We in America have some of the most magnificent national parks in the world - Yosemite, Grand Canyon, Yellowstone and many others.

Sadly, however, our government has turned over to private monopolies the operation of many of the services and accommodations available to visitors in our national parks.

For example, the same monopoly controls not only the lodgings but even tourist buses and taxi services on both the north rim and the south rim of the Grand Canyon. A different monopoly controls lodgings and other services at Yosemite.

Monopoly is bad news, whether in the private marketplace or in government. But it is easier for government bureaucrats to deal with a monopoly than with an ever-changing array of competing enterprises, such as are common in the private economy.

Yet the competition and turnover among businesses vying for the consumers' favor are what produce both greater efficiency at a given time and more progress over time.

When you check into monopoly-controlled lodgings at Yosemite or the Grand Canyon, you are told that one dollar of what you are being charged goes to support some private group that pushes its own agenda for the national parks - unless you specifically object.

Who are these anonymous groups being funded by this back door method? They have high-sounding names expressing concern about national parks, but that is about all you know about them.

Why can't they get their money from their own members or by making a direct appeal to the public, stating their case, instead of by an unofficial tax on park visitors for a private lobby?

Although the national parks are supported by the taxpayers and are governed by laws passed by elected officials, there are outside pressure groups trying to impose their notions of how other people should experience these parks.

It is the same kind of arrogance expressed in the back door "contributions" collected when you check into monopoly lodging.

My own recent experience visiting the Grand Canyon revealed some more of the problems created by monopoly.

When I became ill at a motel just outside Grand Canyon National Park, my wife phoned for a taxi to take me to the nearest medical facility, which was in the park.

But the taxi refused to pick me up at my ground floor room, since their arbitrary policy is to pick up passengers only at the entrance to a hotel or motel.

This was one of those large, sprawling motel complexes, and my ground floor room was the equivalent of about two blocks away from the motel entrance - a distance which I was in no condition to walk.

Fortunately, the motel management sent one of their vehicles to take me to the motel entrance, where the monopoly taxi picked me up to take me to a clinic inside the park.

The taxi driver then informed me that he was going to go to another motel first to pick up a couple of other passengers.

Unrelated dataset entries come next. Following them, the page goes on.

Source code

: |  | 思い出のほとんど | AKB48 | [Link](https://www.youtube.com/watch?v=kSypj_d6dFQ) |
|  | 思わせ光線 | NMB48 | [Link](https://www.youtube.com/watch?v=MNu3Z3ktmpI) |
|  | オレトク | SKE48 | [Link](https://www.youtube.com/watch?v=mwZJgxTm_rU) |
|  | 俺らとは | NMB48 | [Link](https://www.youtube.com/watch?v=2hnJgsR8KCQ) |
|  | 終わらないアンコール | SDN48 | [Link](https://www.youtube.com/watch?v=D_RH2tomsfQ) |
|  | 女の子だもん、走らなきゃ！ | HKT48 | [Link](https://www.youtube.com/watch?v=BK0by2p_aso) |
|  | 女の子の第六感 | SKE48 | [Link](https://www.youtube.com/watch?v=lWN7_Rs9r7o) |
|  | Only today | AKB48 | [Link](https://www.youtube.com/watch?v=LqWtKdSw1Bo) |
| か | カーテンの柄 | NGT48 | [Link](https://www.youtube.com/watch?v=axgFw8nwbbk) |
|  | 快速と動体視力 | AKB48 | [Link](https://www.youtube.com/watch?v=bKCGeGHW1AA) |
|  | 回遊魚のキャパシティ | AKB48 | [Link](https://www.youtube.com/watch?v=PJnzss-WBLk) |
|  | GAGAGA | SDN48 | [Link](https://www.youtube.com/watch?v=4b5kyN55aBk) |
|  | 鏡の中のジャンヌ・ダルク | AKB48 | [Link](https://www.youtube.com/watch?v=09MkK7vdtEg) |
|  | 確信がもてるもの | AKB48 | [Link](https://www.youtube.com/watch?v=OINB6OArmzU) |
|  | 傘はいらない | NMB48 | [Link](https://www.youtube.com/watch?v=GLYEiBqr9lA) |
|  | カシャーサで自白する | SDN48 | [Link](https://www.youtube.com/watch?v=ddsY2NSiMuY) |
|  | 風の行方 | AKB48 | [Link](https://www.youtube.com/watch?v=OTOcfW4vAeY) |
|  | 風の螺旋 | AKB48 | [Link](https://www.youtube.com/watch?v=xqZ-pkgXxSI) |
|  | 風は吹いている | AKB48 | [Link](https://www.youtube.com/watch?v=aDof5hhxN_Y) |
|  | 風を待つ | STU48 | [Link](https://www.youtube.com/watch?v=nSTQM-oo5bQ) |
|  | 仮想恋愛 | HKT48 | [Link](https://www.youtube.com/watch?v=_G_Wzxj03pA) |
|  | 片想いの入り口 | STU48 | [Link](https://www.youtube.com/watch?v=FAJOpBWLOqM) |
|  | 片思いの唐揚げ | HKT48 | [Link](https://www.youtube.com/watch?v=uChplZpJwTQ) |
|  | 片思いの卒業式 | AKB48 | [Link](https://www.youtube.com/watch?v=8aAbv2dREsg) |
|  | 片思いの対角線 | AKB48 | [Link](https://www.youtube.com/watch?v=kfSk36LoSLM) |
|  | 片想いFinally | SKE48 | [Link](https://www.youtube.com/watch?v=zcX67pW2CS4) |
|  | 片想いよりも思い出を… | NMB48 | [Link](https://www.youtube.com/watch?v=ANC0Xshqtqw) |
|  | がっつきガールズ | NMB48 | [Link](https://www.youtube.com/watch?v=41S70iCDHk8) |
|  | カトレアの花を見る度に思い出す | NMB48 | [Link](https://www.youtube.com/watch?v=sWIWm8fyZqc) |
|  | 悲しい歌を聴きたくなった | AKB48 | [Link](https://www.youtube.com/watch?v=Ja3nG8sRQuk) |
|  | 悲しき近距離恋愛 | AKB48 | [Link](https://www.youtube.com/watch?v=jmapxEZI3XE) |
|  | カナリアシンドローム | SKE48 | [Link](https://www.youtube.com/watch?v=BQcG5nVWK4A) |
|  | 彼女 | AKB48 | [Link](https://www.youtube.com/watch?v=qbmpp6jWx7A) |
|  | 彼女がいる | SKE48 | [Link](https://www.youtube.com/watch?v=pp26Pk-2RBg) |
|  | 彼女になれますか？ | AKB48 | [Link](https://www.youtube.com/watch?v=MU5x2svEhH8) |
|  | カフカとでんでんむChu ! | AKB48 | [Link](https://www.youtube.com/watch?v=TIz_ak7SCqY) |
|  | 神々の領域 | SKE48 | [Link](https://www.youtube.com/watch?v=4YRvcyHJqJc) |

You can do things like that when you are a monopoly.

Fortunately, it turned out not to be a life-threatening problem or this column might not have gotten written.

A couple of days later, health restored, I was now on the opposite side of the Grand Canyon, staying at the Grand Canyon Lodge, operated by the same monopoly that operated the taxi service.

Here the problem was much less serious but all too typical of the way monopolies operate.

Although there were only eight people in line to check in, and three windows where they could be checked in, the process dragged on, as if checking in people was some new and esoteric process requiring the clerks to have to feel their way through its mysteries.

Since the Grand Canyon Lodge is booked up months in advance, the people checking in already had reservations. But you can keep people waiting when you are a monopoly.

You can also charge them high prices for mediocre food.

Although Grand Canyon Lodge is a magnificent structure, visitors actually live in primitive cabins around it. Some may like that but others have no choice. That is what monopoly means.